The Hidden Filter Behind Your Rewards
As of January 2026, more issuers use MCC exclusions to manage reward costs, which means the headline cashback rate is often not the rate you actually receive.
Many users discover this only after a large purchase fails to earn rewards. Understanding MCC rules is now essential to avoid overestimating ROI.
How MCC Exclusions Work
MCC exclusions are issuer rules that block rewards for specific merchant types, even when the transaction is approved.
MCCs are assigned by the merchant and the network
Visa and Mastercard assign a merchant to an MCC based on its primary business. The issuer sees the MCC when the transaction is authorized and decides whether rewards apply.
Common excluded categories
Exclusions vary by issuer, but typical categories include cash-like transactions, gambling, money transfer services, and financial services. The key point is that rewards are not tied to your intent, they are tied to the MCC on the receipt.
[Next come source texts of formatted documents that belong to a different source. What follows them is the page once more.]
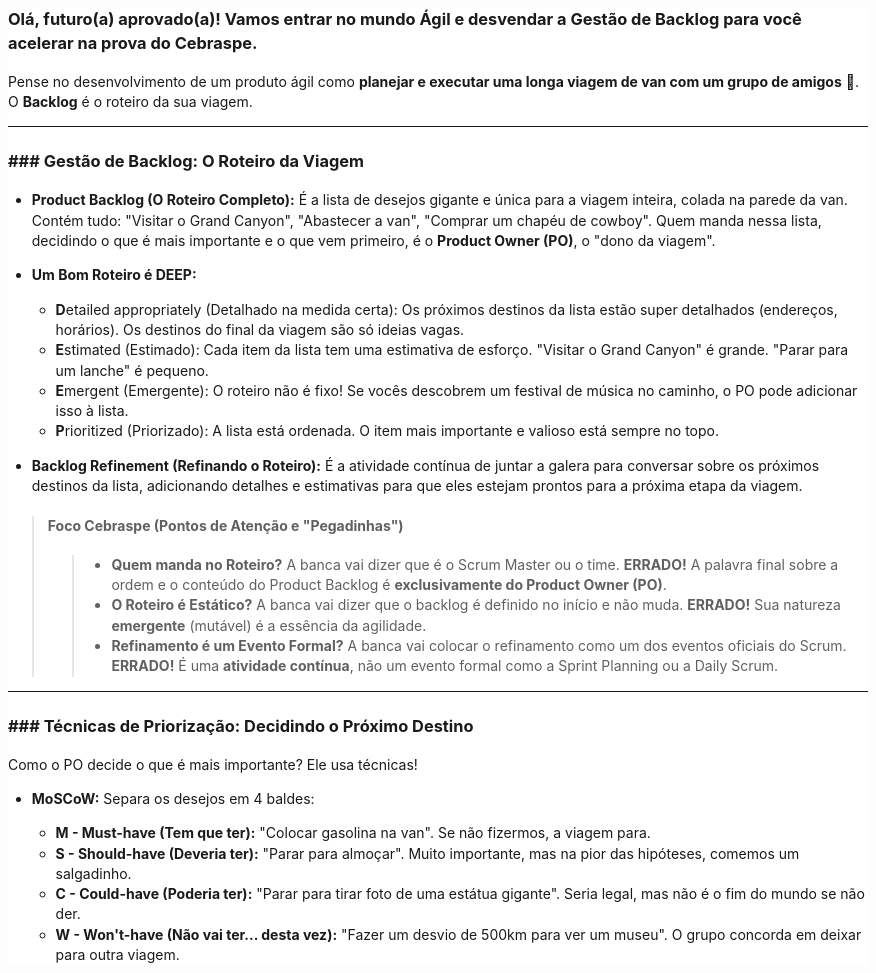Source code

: ### Olá, futuro(a) aprovado(a)\! Vamos entrar no mundo Ágil e desvendar a Gestão de Backlog para você acelerar na prova do Cebraspe.

Pense no desenvolvimento de um produto ágil como **planejar e executar uma longa viagem de van com um grupo de amigos** 🚐. O **Backlog** é o roteiro da sua viagem.

-----

### \#\#\# Gestão de Backlog: O Roteiro da Viagem

  * **Product Backlog (O Roteiro Completo):** É a lista de desejos gigante e única para a viagem inteira, colada na parede da van. Contém tudo: "Visitar o Grand Canyon", "Abastecer a van", "Comprar um chapéu de cowboy". Quem manda nessa lista, decidindo o que é mais importante e o que vem primeiro, é o **Product Owner (PO)**, o "dono da viagem".

  * **Um Bom Roteiro é DEEP:**

      * **D**etailed appropriately (Detalhado na medida certa): Os próximos destinos da lista estão super detalhados (endereços, horários). Os destinos do final da viagem são só ideias vagas.
      * **E**stimated (Estimado): Cada item da lista tem uma estimativa de esforço. "Visitar o Grand Canyon" é grande. "Parar para um lanche" é pequeno.
      * **E**mergent (Emergente): O roteiro não é fixo\! Se vocês descobrem um festival de música no caminho, o PO pode adicionar isso à lista.
      * **P**rioritized (Priorizado): A lista está ordenada. O item mais importante e valioso está sempre no topo.

  * **Backlog Refinement (Refinando o Roteiro):** É a atividade contínua de juntar a galera para conversar sobre os próximos destinos da lista, adicionando detalhes e estimativas para que eles estejam prontos para a próxima etapa da viagem.

> #### Foco Cebraspe (Pontos de Atenção e "Pegadinhas")
>
> >   * **Quem manda no Roteiro?** A banca vai dizer que é o Scrum Master ou o time. **ERRADO\!** A palavra final sobre a ordem e o conteúdo do Product Backlog é **exclusivamente do Product Owner (PO)**.
> >   * **O Roteiro é Estático?** A banca vai dizer que o backlog é definido no início e não muda. **ERRADO\!** Sua natureza **emergente** (mutável) é a essência da agilidade.
> >   * **Refinamento é um Evento Formal?** A banca vai colocar o refinamento como um dos eventos oficiais do Scrum. **ERRADO\!** É uma **atividade contínua**, não um evento formal como a Sprint Planning ou a Daily Scrum.

-----

### \#\#\# Técnicas de Priorização: Decidindo o Próximo Destino

Como o PO decide o que é mais importante? Ele usa técnicas\!

  * **MoSCoW:** Separa os desejos em 4 baldes:

      * **M - Must-have (Tem que ter):** "Colocar gasolina na van". Se não fizermos, a viagem para.
      * **S - Should-have (Deveria ter):** "Parar para almoçar". Muito importante, mas na pior das hipóteses, comemos um salgadinho.
      * **C - Could-have (Poderia ter):** "Parar para tirar foto de uma estátua gigante". Seria legal, mas não é o fim do mundo se não der.
      * **W - Won't-have (Não vai ter... desta vez):** "Fazer um desvio de 500km para ver um museu". O grupo concorda em deixar para outra viagem.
Rewards vs acceptance are different decisions
Your card may work at a merchant, but the rewards engine can still deny cashback if that MCC is excluded. This is why a transaction can be approved but still earn zero rewards.
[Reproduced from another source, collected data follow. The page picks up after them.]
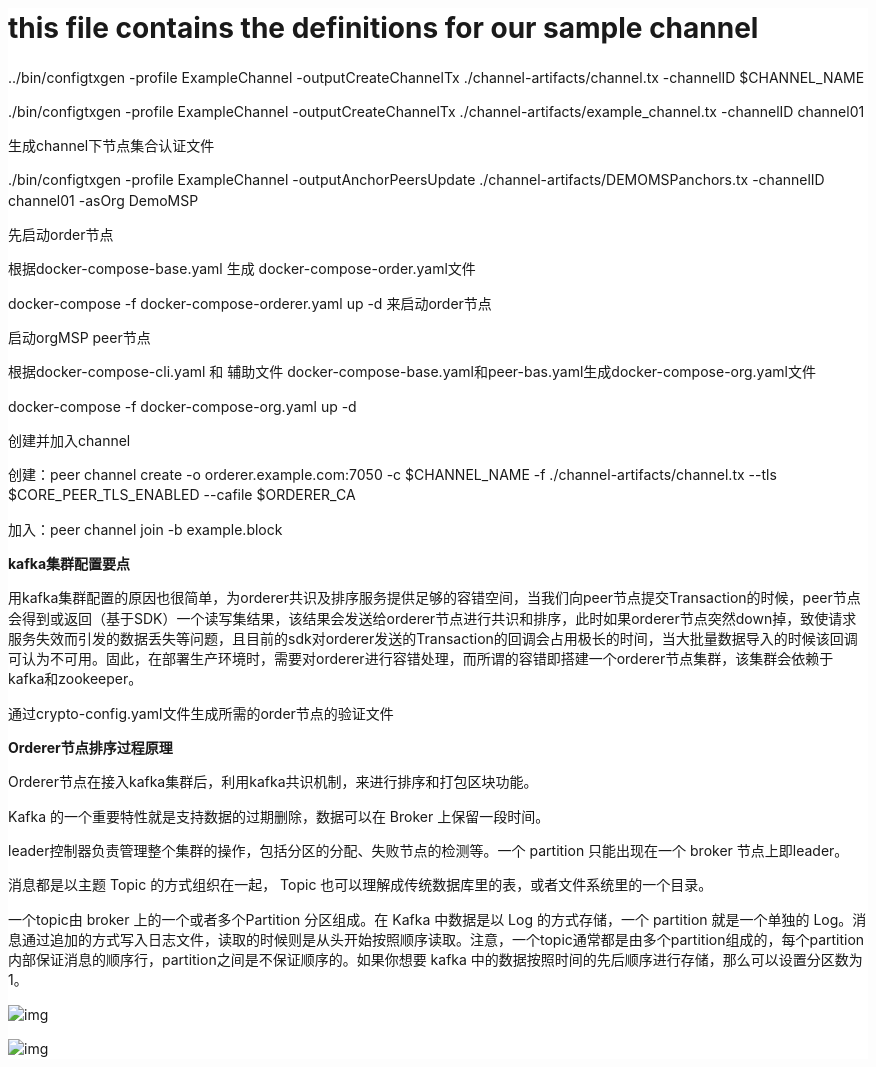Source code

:  # this file contains the definitions for our sample channel

 ../bin/configtxgen -profile ExampleChannel -outputCreateChannelTx ./channel-artifacts/channel.tx -channelID $CHANNEL_NAME

./bin/configtxgen -profile ExampleChannel -outputCreateChannelTx ./channel-artifacts/example_channel.tx -channelID channel01

生成channel下节点集合认证文件

./bin/configtxgen -profile ExampleChannel -outputAnchorPeersUpdate ./channel-artifacts/DEMOMSPanchors.tx -channelID channel01 -asOrg DemoMSP

先启动order节点

根据docker-compose-base.yaml 生成 docker-compose-order.yaml文件

docker-compose -f docker-compose-orderer.yaml up -d  来启动order节点

启动orgMSP peer节点

根据docker-compose-cli.yaml 和 辅助文件 docker-compose-base.yaml和peer-bas.yaml生成docker-compose-org.yaml文件

docker-compose -f docker-compose-org.yaml up -d

创建并加入channel

创建：peer channel create -o orderer.example.com:7050 -c $CHANNEL_NAME -f ./channel-artifacts/channel.tx --tls $CORE_PEER_TLS_ENABLED --cafile $ORDERER_CA

加入：peer channel join -b example.block

**kafka集群配置要点**

用kafka集群配置的原因也很简单，为orderer共识及排序服务提供足够的容错空间，当我们向peer节点提交Transaction的时候，peer节点会得到或返回（基于SDK）一个读写集结果，该结果会发送给orderer节点进行共识和排序，此时如果orderer节点突然down掉，致使请求服务失效而引发的数据丢失等问题，且目前的sdk对orderer发送的Transaction的回调会占用极长的时间，当大批量数据导入的时候该回调可认为不可用。固此，在部署生产环境时，需要对orderer进行容错处理，而所谓的容错即搭建一个orderer节点集群，该集群会依赖于kafka和zookeeper。

 通过crypto-config.yaml文件生成所需的order节点的验证文件

**Orderer节点排序过程原理**

Orderer节点在接入kafka集群后，利用kafka共识机制，来进行排序和打包区块功能。

Kafka 的一个重要特性就是支持数据的过期删除，数据可以在 Broker 上保留一段时间。

leader控制器负责管理整个集群的操作，包括分区的分配、失败节点的检测等。一个 partition 只能出现在一个 broker 节点上即leader。

消息都是以主题 Topic 的方式组织在一起， Topic 也可以理解成传统数据库里的表，或者文件系统里的一个目录。

一个topic由 broker 上的一个或者多个Partition 分区组成。在 Kafka 中数据是以 Log 的方式存储，一个 partition 就是一个单独的 Log。消息通过追加的方式写入日志文件，读取的时候则是从头开始按照顺序读取。注意，一个topic通常都是由多个partition组成的，每个partition内部保证消息的顺序行，partition之间是不保证顺序的。如果你想要 kafka 中的数据按照时间的先后顺序进行存储，那么可以设置分区数为 1。

![img](file:///C:\Users\htkj2016\AppData\Local\Temp\ksohtml3028\wps83.png) 

 

![img](file:///C:\Users\htkj2016\AppData\Local\Temp\ksohtml3028\wps84.png) 
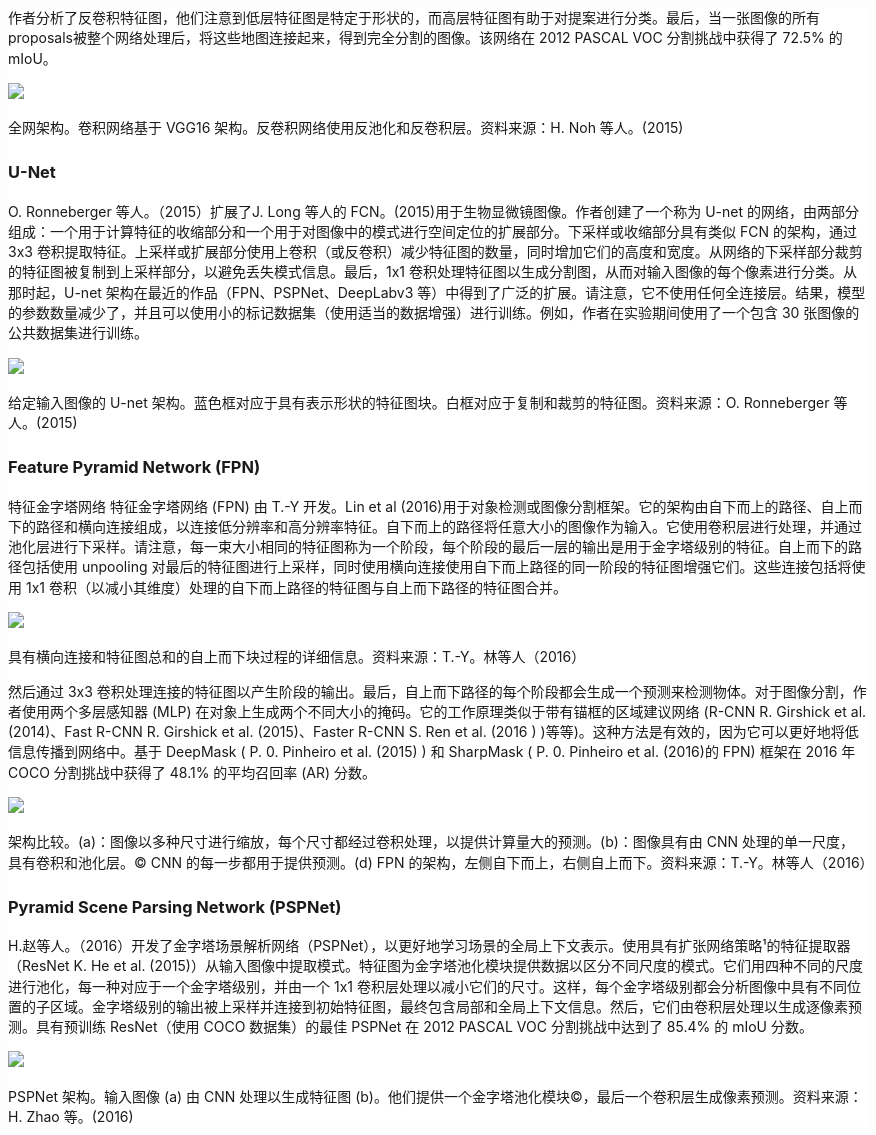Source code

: 作者分析了反卷积特征图，他们注意到低层特征图是特定于形状的，而高层特征图有助于对提案进行分类。最后，当一张图像的所有proposals被整个网络处理后，将这些地图连接起来，得到完全分割的图像。该网络在 2012 PASCAL VOC 分割挑战中获得了 72.5% 的 mIoU。

![](https://img2022.cnblogs.com/blog/1571518/202202/1571518-20220216164233180-880365882.png)

全网架构。卷积网络基于 VGG16 架构。反卷积网络使用反池化和反卷积层。资料来源：H. Noh 等人。(2015)

### U-Net

O. Ronneberger 等人。（2015）扩展了J. Long 等人的 FCN。(2015)用于生物显微镜图像。作者创建了一个称为 U-net 的网络，由两部分组成：一个用于计算特征的收缩部分和一个用于对图像中的模式进行空间定位的扩展部分。下采样或收缩部分具有类似 FCN 的架构，通过 3x3 卷积提取特征。上采样或扩展部分使用上卷积（或反卷积）减少特征图的数量，同时增加它们的高度和宽度。从网络的下采样部分裁剪的特征图被复制到上采样部分，以避免丢失模式信息。最后，1x1 卷积处理特征图以生成分割图，从而对输入图像的每个像素进行分类。从那时起，U-net 架构在最近的作品（FPN、PSPNet、DeepLabv3 等）中得到了广泛的扩展。请注意，它不使用任何全连接层。结果，模型的参数数量减少了，并且可以使用小的标记数据集（使用适当的数据增强）进行训练。例如，作者在实验期间使用了一个包含 30 张图像的公共数据集进行训练。

![](https://img2022.cnblogs.com/blog/1571518/202202/1571518-20220216164253040-323294748.png)

给定输入图像的 U-net 架构。蓝色框对应于具有表示形状的特征图块。白框对应于复制和裁剪的特征图。资料来源：O. Ronneberger 等人。(2015)

### Feature Pyramid Network (FPN)

特征金字塔网络
特征金字塔网络 (FPN) 由 T.-Y 开发。Lin et al (2016)用于对象检测或图像分割框架。它的架构由自下而上的路径、自上而下的路径和横向连接组成，以连接低分辨率和高分辨率特征。自下而上的路径将任意大小的图像作为输入。它使用卷积层进行处理，并通过池化层进行下采样。请注意，每一束大小相同的特征图称为一个阶段，每个阶段的最后一层的输出是用于金字塔级别的特征。自上而下的路径包括使用 unpooling 对最后的特征图进行上采样，同时使用横向连接使用自下而上路径的同一阶段的特征图增强它们。这些连接包括将使用 1x1 卷积（以减小其维度）处理的自下而上路径的特征图与自上而下路径的特征图合并。

![](https://img2022.cnblogs.com/blog/1571518/202202/1571518-20220216164323857-1859577281.png)

具有横向连接和特征图总和的自上而下块过程的详细信息。资料来源：T.-Y。林等人（2016）


然后通过 3x3 卷积处理连接的特征图以产生阶段的输出。最后，自上而下路径的每个阶段都会生成一个预测来检测物体。对于图像分割，作者使用两个多层感知器 (MLP) 在对象上生成两个不同大小的掩码。它的工作原理类似于带有锚框的区域建议网络 (R-CNN R. Girshick et al. (2014)、Fast R-CNN R. Girshick et al. (2015)、Faster R-CNN S. Ren et al. (2016 ) )等等)。这种方法是有效的，因为它可以更好地将低信息传播到网络中。基于 DeepMask ( P. 0. Pinheiro et al. (2015) ) 和 SharpMask ( P. 0. Pinheiro et al. (2016)的 FPN) 框架在 2016 年 COCO 分割挑战中获得了 48.1% 的平均召回率 (AR) 分数。

![](https://img2022.cnblogs.com/blog/1571518/202202/1571518-20220216164343367-1913255384.png)

架构比较。(a)：图像以多种尺寸进行缩放，每个尺寸都经过卷积处理，以提供计算量大的预测。(b)：图像具有由 CNN 处理的单一尺度，具有卷积和池化层。© CNN 的每一步都用于提供预测。(d) FPN 的架构，左侧自下而上，右侧自上而下。资料来源：T.-Y。林等人（2016）



### Pyramid Scene Parsing Network (PSPNet)


H.赵等人。（2016）开发了金字塔场景解析网络（PSPNet），以更好地学习场景的全局上下文表示。使用具有扩张网络策略¹的特征提取器（ResNet K. He et al. (2015)）从输入图像中提取模式。特征图为金字塔池化模块提供数据以区分不同尺度的模式。它们用四种不同的尺度进行池化，每一种对应于一个金字塔级别，并由一个 1x1 卷积层处理以减小它们的尺寸。这样，每个金字塔级别都会分析图像中具有不同位置的子区域。金字塔级别的输出被上采样并连接到初始特征图，最终包含局部和全局上下文信息。然后，它们由卷积层处理以生成逐像素预测。具有预训练 ResNet（使用 COCO 数据集）的最佳 PSPNet 在 2012 PASCAL VOC 分割挑战中达到了 85.4% 的 mIoU 分数。

![](https://img2022.cnblogs.com/blog/1571518/202202/1571518-20220216164411095-398576661.png)

PSPNet 架构。输入图像 (a) 由 CNN 处理以生成特征图 (b)。他们提供一个金字塔池化模块©，最后一个卷积层生成像素预测。资料来源：H. Zhao 等。(2016)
Calculating Your Real Effective Rate
The effective cashback rate depends on how much of your spend falls into excluded categories.
Use this quick model:
Effective cashback = headline rate x eligible spend share
Example math:
- Headline cashback: 3%
- Eligible spend share: 70%
- Effective cashback: 3% x 0.70 = 2.1%
If 30% of your monthly spend is in excluded MCCs, a 3% card behaves like a 2.1% card. This is the main reason users report lower realized rewards than marketing suggests.
Regulatory and Compliance Factors
MCC rules exist in both crypto and traditional finance, but crypto programs often add extra exclusions to manage token reward costs.
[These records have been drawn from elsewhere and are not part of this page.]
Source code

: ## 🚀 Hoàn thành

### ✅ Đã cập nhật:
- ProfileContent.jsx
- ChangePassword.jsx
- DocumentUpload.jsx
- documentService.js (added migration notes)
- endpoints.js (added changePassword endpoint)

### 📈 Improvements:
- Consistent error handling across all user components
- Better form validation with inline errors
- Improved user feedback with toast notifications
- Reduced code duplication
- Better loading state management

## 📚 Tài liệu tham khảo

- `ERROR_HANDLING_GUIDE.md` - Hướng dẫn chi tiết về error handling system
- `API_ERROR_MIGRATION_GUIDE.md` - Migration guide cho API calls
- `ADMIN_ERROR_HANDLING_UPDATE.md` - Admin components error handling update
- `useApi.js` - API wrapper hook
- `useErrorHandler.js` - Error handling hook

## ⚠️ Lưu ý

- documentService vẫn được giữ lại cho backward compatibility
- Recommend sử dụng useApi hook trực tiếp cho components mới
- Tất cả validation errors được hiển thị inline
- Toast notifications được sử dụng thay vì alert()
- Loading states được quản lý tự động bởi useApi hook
TradFi credit cards also exclude certain MCCs, but crypto card programs add exclusions for risk and compliance reasons. These exclusions can be tighter in some jurisdictions due to AML and consumer protection rules, so always check your region-specific issuer terms.
Common Mistakes and Myths
The most common myth is that a transaction that clears automatically earns rewards, which is not true when MCC exclusions apply.
Other mistakes:
- Assuming utilities and telecoms are always eligible.
- Treating a wallet top-up or money transfer as normal spend.
- Ignoring category caps that can look like MCC exclusions.
Choosing Cards with Favorable MCC Policies
MCC exclusions are one of the biggest drivers of the gap between advertised rewards and real ROI, so you should model them before picking a card. Cards offering stablecoin spending often have different exclusion policies than those paying rewards in native tokens.
Overview
MCC exclusions are the hidden filter behind crypto card rewards. They do not block spending, but they often block rewards, which is why the realized cashback rate can be far lower than the headline number.
This article is for users who want to model rewards accurately before choosing a card. If rewards are the main reason you use a crypto card, MCC rules should be part of your decision framework.